Non me ne vado! Anzi… Resto! Storia attuale dei giovani terremotati del ’68
26 gennaio
19:56 2018

Le ricorrenze sono tempo, tra le altre cose, di bilanci. Ci si guarda indietro per capire e ripercorrere quel che è stato, quel che sarebbe potuto essere e quello che invece è a causa delle scelte del passato.

Per i giovani del Belìce di oggi parlare del tragico evento che cinquant’anni fa sconvolse la vita di migliaia di persone, ne uccise centinaia e sfigurò in maniera irrimediabile il volto di un intero territorio, può sembrare anacronistico. Loro il terremoto non l’hanno vissuto in prima persona. Ma per i giovani del Belìce, purtroppo, il terremoto o quantomeno i suoi effetti non sono mai finiti.

A distanza di cinquant’anni le ferite fisiche (e non) dei luoghi non sono rimarginate, sanguinano ancora copiosamente. L’emorragia dell’emigrazione non si è mai arrestata e, oggi più che mai, si è aggravata con l’alibi della crisi economica (che nel Belìce in realtà è una crisi cronica).

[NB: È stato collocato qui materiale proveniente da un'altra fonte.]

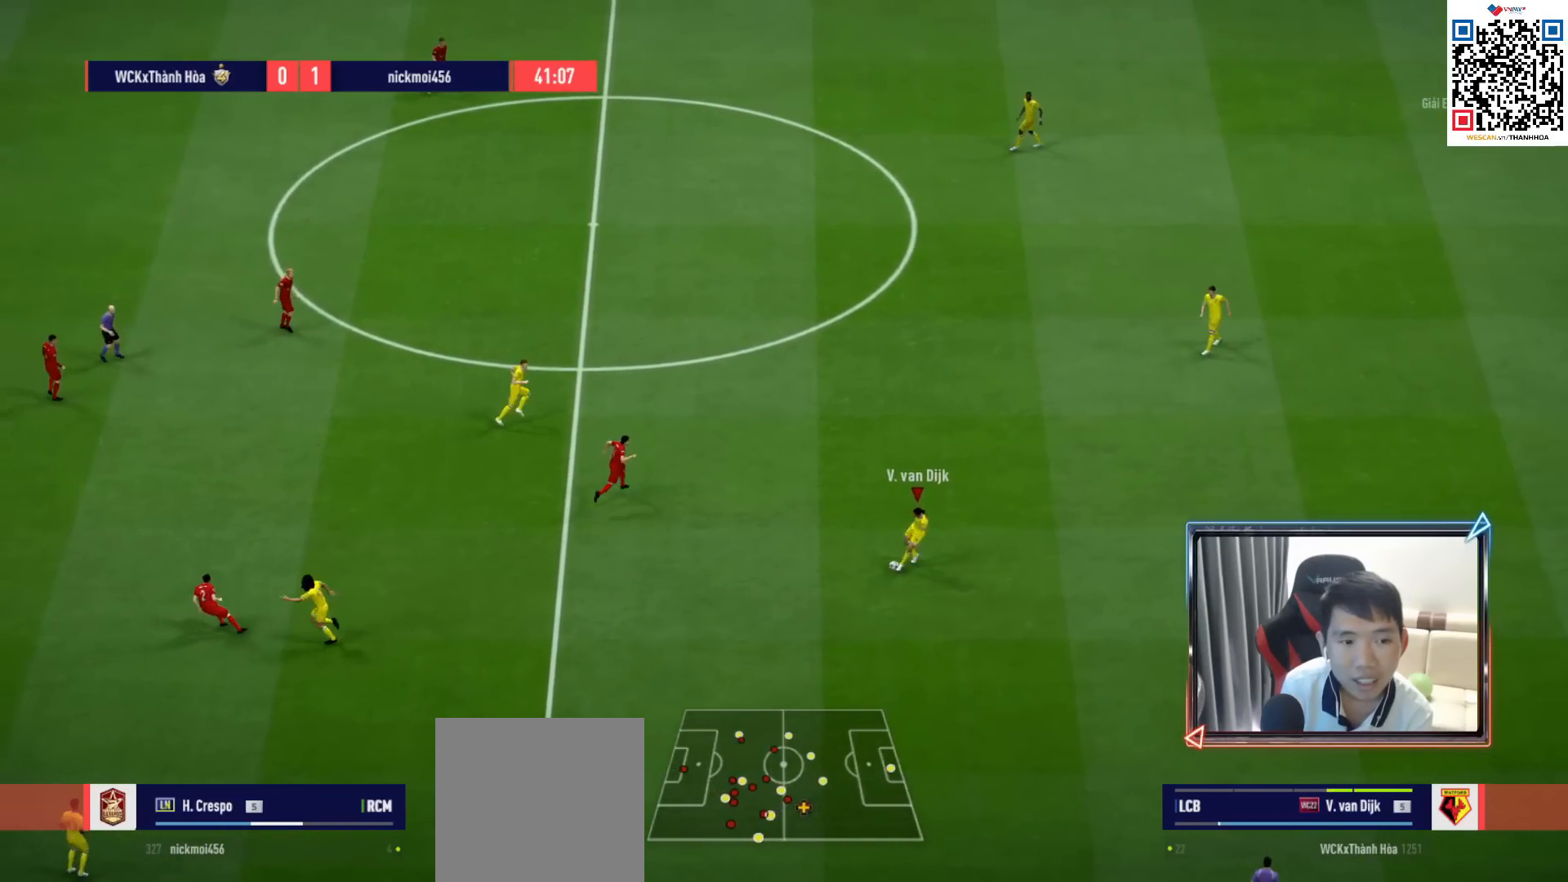
{"buttons": ["L2"], "left_stick": "right", "right_stick": "center", "events": [[83, "R1", "down"], [250, "left_stick", "right"], [467, "R1", "up"]]}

Crescere nei paesi del Belìce negli anni ’80 e ’90 ha significato, nel bene e nel male, subire gli effetti del sisma. È nel ricordo di tutti i bambini e ragazzi dell’epoca il continuo viavai di ruspe, camion e betoniere che operosamente demolivano e ricostruivano le nostre case e con esse il nostro futuro. Chi è nato agli albori del nuovo millennio ha vissuto solo marginalmente tale esperienza ma forse è colui o colei che subirà maggiormente gli effetti del terremoto.

Infatti, se da un lato non si può negare che la catastrofe abbia agevolato l’indotto dell’edilizia generando economia, dall’altro la mancata lungimiranza della pianificazione urbanistica ed economica ha restituito ai giovani delle città spesso anonime, prive d’identità, povere di infrastrutture e servizi, città dormitorio o per meglio dire “città dormienti” da cui spesso e volentieri i giovani non possono far altro che fuggire.

I vari piani urbanistici concepiti da Danilo Dolci, dal Centro Studi Valle del Belìce sulla base della condivisione popolare e dall’ISES stesso sono stati ampiamente disattesi, di essi si è voluto portare avanti solo quello che ha permesso di speculare.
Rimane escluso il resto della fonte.